(GIVEN ENTRIES Opens)

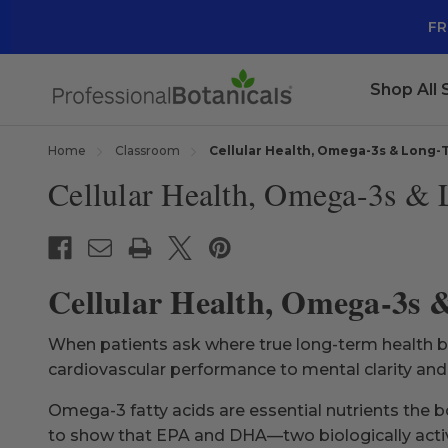
FR
Shop All
Home
Classroom
Cellular Health, Omega-3s & Long-T
Cellular Health, Omega-3s & 
Cellular Health, Omega-3s 
When patients ask where true long-term health beg
cardiovascular performance to mental clarity an
Omega-3 fatty acids are essential nutrients the 
to show that EPA and DHA—two biologically activ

(GIVEN ENTRIES Closes)

Leave out the pictures and output every record above precisely as given.

FR
Shop All
Home
Classroom
Cellular Health, Omega-3s & Long-T
Cellular Health, Omega-3s & 
Cellular Health, Omega-3s 
When patients ask where true long-term health beg
cardiovascular performance to mental clarity an
Omega-3 fatty acids are essential nutrients the 
to show that EPA and DHA—two biologically activ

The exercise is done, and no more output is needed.